Free-for- all ahead of Mangaung 2012

When our reporters decided to dig deeper into Sports Minister Fikile Mbalula’s affairs and his interactions with Cricket South Africa this week, they stumbled on a familiar player in our body politic: the Gupta family.

It was a bit of a surprise finding in this unfamiliar terrain, but the information pointed to the family’s interest and influence in the administration of sport and its not-so-great relationship with Mbalula.

But the name was there all right and, suddenly, an inquiry into some cricket administrators who did not want their finances probed had ANC Mangaung 2012 connotations.

Various other instances are leading to the conclusion that everything and anything will henceforth be influenced by politicians with an eye to 2012. But unlike before Polokwane, where we had open hostility between former president Thabo Mbeki and President Jacob Zuma, you now have two coy presidential candidates who are not playing their cards openly, leading to wild speculation, reasonable inferences and conspiracy theories.

In Deputy President Kgalema Motlanthe, you have a leader who has not played his hand ever since speculation arose that he was being lobbied to challenge Zuma. No one knows exactly where he stands, other than that he will not stand if he is made to challenge Zuma because of his fear that it would rip the ANC apart in the same way that Polokwane did in 2007.

In Zuma, you have a wily fox who has long been in the intelligence game but is inclined to burst out laughing when he is asked tough questions.

The difference is that he has made it clear that he is interested in another term (if ANC branches want him). This is in spite of the fact that ANC veteran Zola Skweyiya told me in an interview in 2007 that Zuma had assured him that he wanted to serve only one term. Independent Newspapers also quoted Zuma as saying that he wanted only one term, but the president has subsequently insisted that he was misquoted by the reporter.

Ulterior motives
The era of innuendo, hinting and allegations went into overdrive this week when the presidency announced that it would release the findings of the Donen commission of inquiry into the Iraq Oil for Food programme.

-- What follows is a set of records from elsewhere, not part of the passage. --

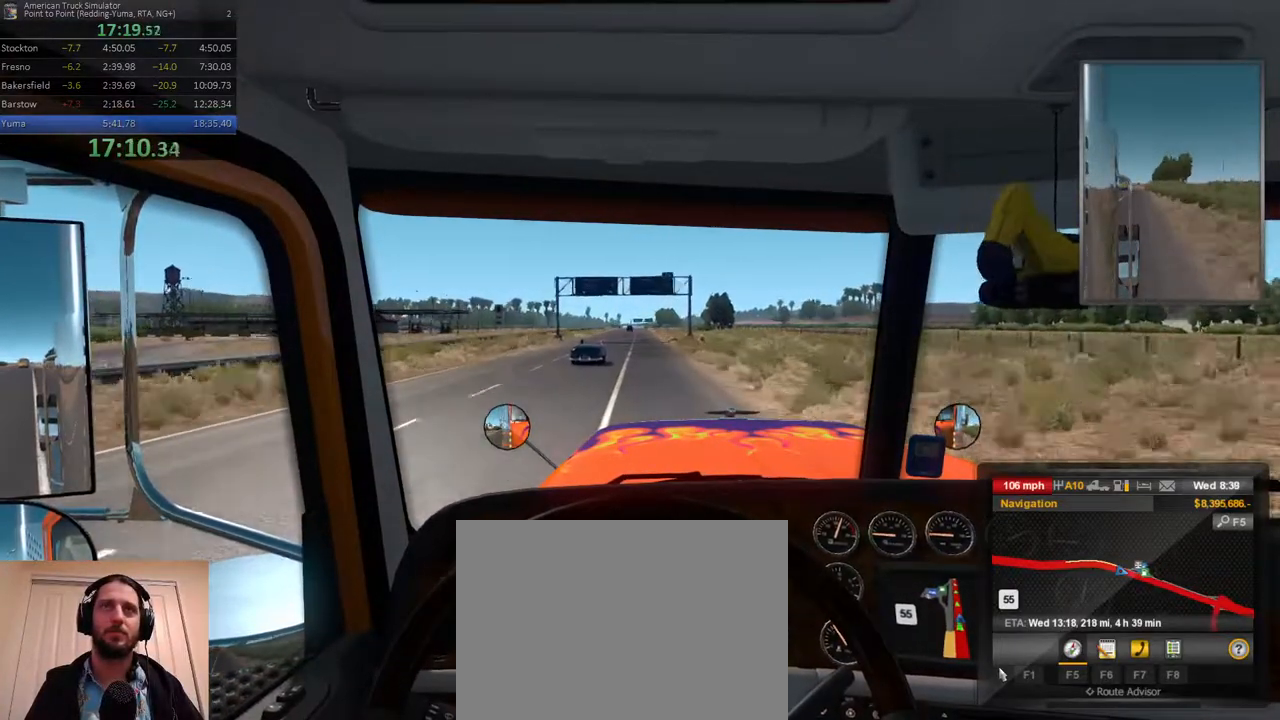
{"buttons": [], "left_stick": "center", "right_stick": "center", "events": [[183, "left_stick", "center"]]}
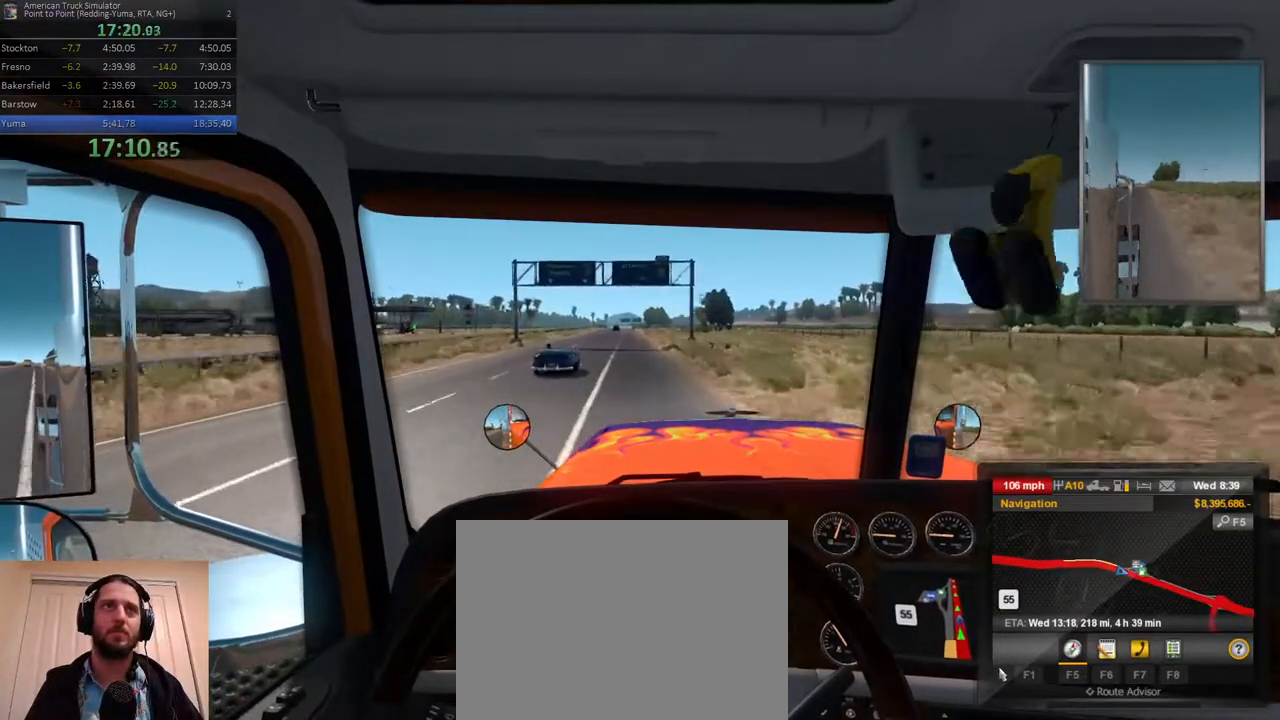
{"buttons": [], "left_stick": "center", "right_stick": "center", "events": [[83, "left_stick", "left"], [167, "left_stick", "center"]]}
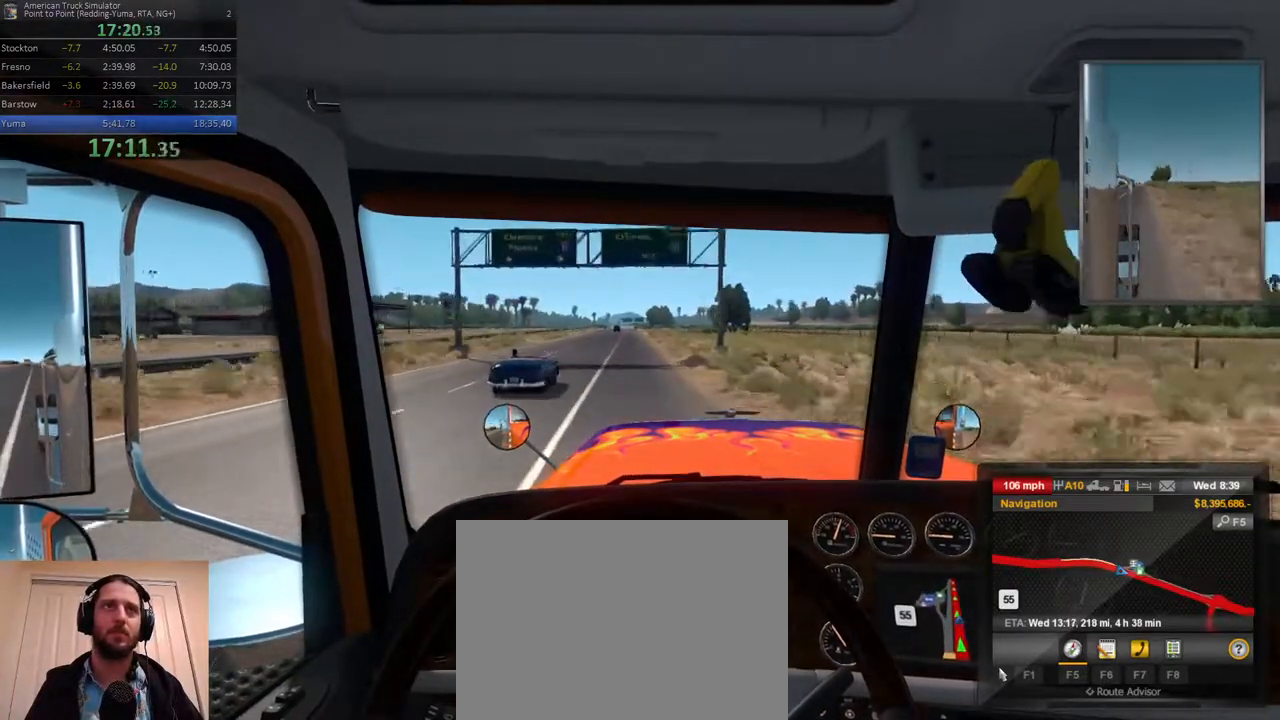
{"buttons": [], "left_stick": "center", "right_stick": "center", "events": [[83, "left_stick", "left"], [183, "left_stick", "center"]]}
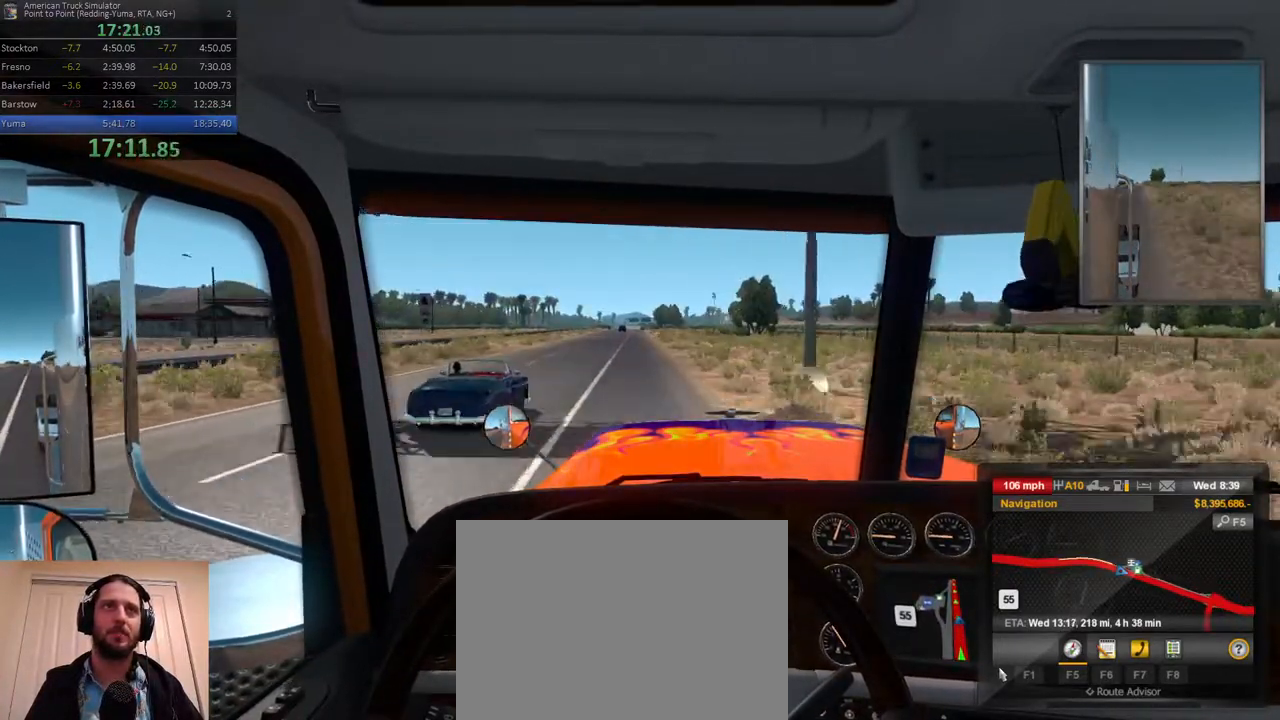
{"buttons": [], "left_stick": "center", "right_stick": "center", "events": []}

The opposition immediately released a statement warning that it hoped the findings were not being released because of the aforementioned ulterior motives. Democratic Alliance parliamentary leader Athol Trollip cautioned that “the timing of the presidency’s announcement is, therefore, interesting, given that the report is said to implicate two figures who appear to be opposed to President Zuma’s continued leadership of the ANC. Having fought the release of the report thus far, the question that must be asked of the presidency is: Why now?”

Steps taken by the government to improve the free flow of information must be applauded. But it is crucial that information is released into the public domain for the right reasons and not as a means to fight internal political battles.

The two figures referred to are Motlanthe and Human Settlements Minister Tokyo Sexwale, both regarded as close to Youth League president Julius Malema, who is on a personal and political quest to get rid of Zuma as president. And the presidency itself seems cognisant of how the release could be interpreted, saying it was aware of the potential misuse of the contents of the report.

This is what may well happen. Recently, when National Intelligence Agency head Gibson Njenje had a falling-out with Intelligence Minister Siyabonga Cwele and subsequently announced that he was quitting the agency, it emerged he was uncomfortable that he was being asked to spy on political opponents of the dominant faction of the ruling party.

It also came to light that the people who had complained about him to the president were none other than the Guptas, with whom the Zuma family has close links.

Similarly, Mbeki got rid of his head of intelligence, Billy Masetlha, just before Polokwane when the latter was getting drawn into the political terrain.

When Motlanthe had another plane scare this week, someone suggested he should not take another flight until after the ANC conference in Mangaung in December 2012. This was hilarious at best but it is open season on speculation and conjecture.

As someone asked me this week: Surely if, as the presidency said, public interest is the reason the Donen report was released, soon public interest will dictate that we should get a report on how leaked intelligence tapes ended up in the hands of Zuma’s lawyers, ultimately exonerating him?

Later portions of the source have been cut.